According to the relevant laws and regulations of China's funds, if the net asset value of the fund is less than 50 million yuan for 60 consecutive days, or the number of fund share holders is less than 65,438+000 for 60 consecutive days, the fund manager has the right to announce the termination of the fund after approval by the China Securities Regulatory Commission. If the above situation occurs for 20 consecutive working days, the fund manager shall explain the reasons and submit the solution to the China Securities Regulatory Commission.
Now, if we simply calculate by net value, due to the impact of splitting or dividends, it is not excluded that the net assets of individual funds are close to or below 50 million yuan. For example, the latest net value of Tianzhi Quality Optimization Fund is 0.8772 yuan. Last year's annual report showed that the fund share was 33.778 million. Assuming that the share has not changed, its asset size is only 29.63 million yuan, which is already below the warning line of 50 million yuan.
In addition, the fund is unlikely to be liquidated. At present, there is no precedent of being liquidated because the fund scale does not meet the requirements in China. Even if the size of the fund once fell below 50 million yuan, as long as it did not appear for 60 consecutive days, it did not meet the conditions for liquidation. Moreover, even if a fund really reaches this level, it is impossible for the fund company to sit idly by. They can seek the support of big customers or solve the problem by subscribing their own funds.
This year's market situation may be a rare opportunity for the development of small funds. The ship turned around, and the "mini" fund showed good resilience in the recent stock market decline. For example, Golden Eagle's small and medium-sized fund earned only 54.49% last year, ranking last among 77 comparable equity funds. Since this year, the fund has only lost about 7%, ranking fourth among equity funds.
Even liquidation, that is, returning money to investors according to the net value of the last day, is equivalent to compulsory redemption. It's just that the liquidation procedure may be more complicated than normal redemption, and there may be liquidation expenses.

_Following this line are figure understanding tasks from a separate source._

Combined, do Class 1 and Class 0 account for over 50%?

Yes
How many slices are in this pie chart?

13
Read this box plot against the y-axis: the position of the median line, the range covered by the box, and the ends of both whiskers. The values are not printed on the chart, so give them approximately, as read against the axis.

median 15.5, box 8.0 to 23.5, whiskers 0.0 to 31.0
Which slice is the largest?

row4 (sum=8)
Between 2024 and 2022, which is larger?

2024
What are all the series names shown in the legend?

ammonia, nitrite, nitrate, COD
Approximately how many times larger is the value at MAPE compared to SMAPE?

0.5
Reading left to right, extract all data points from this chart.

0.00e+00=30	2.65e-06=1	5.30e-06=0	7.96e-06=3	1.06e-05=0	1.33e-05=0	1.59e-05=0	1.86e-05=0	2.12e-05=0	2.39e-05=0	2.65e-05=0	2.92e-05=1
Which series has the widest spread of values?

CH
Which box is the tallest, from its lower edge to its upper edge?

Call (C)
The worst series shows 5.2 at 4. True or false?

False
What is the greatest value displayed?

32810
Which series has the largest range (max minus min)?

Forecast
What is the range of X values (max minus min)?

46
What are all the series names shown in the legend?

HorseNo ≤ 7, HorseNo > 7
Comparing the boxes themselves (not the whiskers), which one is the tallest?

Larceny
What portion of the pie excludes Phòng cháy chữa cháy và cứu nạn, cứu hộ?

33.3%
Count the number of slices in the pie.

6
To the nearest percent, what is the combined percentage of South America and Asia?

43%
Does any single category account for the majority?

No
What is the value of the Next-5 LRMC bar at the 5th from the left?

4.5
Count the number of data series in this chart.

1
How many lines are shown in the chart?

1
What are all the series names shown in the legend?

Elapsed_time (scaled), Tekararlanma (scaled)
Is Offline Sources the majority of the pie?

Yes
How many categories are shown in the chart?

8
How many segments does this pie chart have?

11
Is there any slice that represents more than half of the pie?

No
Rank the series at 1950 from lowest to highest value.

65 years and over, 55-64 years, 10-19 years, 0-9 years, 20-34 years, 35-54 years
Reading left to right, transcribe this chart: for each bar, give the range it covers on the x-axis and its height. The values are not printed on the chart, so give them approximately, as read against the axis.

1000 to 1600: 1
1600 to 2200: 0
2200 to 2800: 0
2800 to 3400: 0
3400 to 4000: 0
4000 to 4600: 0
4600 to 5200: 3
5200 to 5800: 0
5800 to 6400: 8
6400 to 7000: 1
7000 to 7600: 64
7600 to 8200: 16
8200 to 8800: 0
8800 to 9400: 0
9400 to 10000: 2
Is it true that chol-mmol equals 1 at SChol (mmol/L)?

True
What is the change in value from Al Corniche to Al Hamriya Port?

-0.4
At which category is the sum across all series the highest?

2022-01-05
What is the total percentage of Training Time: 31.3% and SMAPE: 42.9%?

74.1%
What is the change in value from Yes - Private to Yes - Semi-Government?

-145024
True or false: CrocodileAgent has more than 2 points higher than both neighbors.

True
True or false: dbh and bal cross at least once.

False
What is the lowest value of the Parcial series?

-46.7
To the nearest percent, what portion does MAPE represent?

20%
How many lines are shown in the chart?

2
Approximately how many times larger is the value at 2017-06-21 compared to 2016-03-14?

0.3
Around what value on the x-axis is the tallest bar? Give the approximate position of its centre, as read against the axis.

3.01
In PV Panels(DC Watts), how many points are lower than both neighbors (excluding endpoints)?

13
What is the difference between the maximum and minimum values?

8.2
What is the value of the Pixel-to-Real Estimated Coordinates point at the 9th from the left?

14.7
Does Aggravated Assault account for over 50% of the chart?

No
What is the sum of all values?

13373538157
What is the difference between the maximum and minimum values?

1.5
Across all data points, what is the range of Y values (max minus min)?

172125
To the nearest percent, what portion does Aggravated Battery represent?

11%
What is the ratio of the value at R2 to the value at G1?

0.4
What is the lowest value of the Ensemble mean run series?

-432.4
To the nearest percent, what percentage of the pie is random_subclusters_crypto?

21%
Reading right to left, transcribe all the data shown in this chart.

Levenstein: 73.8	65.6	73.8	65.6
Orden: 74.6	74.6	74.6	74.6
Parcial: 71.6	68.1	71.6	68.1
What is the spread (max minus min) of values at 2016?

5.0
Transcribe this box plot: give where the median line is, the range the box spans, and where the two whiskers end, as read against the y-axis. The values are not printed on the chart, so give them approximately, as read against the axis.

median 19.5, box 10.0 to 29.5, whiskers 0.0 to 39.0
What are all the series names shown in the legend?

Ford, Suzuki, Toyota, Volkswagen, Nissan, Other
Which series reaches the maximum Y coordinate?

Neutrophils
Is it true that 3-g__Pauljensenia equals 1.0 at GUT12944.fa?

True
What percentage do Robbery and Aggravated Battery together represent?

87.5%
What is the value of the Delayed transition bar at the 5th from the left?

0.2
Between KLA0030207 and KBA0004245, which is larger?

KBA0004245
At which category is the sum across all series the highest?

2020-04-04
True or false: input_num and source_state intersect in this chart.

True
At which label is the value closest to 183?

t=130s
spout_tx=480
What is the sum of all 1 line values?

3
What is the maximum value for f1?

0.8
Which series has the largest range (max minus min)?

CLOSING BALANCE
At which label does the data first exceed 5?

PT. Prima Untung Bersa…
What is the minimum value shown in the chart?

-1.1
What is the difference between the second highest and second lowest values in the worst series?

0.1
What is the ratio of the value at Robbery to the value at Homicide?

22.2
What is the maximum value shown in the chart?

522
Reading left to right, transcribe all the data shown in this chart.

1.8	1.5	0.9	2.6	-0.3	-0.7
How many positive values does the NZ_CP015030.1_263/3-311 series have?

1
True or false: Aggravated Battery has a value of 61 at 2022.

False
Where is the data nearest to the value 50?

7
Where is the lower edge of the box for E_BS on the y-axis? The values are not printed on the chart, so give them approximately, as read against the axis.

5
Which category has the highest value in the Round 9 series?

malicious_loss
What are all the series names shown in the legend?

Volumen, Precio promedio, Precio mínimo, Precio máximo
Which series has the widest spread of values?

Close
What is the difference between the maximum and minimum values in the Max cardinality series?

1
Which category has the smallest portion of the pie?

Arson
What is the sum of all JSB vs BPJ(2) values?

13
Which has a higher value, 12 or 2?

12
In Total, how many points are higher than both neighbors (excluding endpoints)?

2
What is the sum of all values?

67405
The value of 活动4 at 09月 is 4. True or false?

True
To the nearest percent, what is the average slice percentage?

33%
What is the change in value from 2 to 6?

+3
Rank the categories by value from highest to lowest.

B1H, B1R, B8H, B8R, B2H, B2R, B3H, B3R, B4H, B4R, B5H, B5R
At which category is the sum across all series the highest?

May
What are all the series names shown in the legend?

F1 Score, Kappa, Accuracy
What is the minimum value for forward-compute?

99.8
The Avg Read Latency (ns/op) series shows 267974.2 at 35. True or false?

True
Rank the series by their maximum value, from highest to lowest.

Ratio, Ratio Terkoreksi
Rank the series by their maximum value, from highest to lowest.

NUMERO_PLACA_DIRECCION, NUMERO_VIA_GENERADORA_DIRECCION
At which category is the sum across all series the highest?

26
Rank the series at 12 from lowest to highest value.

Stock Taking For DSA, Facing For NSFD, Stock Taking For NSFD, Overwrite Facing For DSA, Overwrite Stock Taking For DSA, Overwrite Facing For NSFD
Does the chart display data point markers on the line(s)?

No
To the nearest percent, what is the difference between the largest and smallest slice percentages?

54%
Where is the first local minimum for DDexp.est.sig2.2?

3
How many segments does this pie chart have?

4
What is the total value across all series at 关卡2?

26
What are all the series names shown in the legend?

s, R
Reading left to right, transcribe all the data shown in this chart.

Moreover, fund companies will not let their funds "close down" easily, and will definitely find ways to make high net worth, or pull funds to make large-scale, and the advantages of flexible style of small-cap funds can also be better played in the weak. Therefore, there are likely to be some speculative opportunities.
It is suggested that investors who have already held or will liquidate funds should not blindly redeem them. The first is the risk of investment itself, which depends on the size of its position, stock holding and investment style. Secondly, we should pay attention to its liquidity. For relatively small funds and funds with liquidity risks, investors are generally not advised to buy them. In particular, the scale of monetary funds is more critical.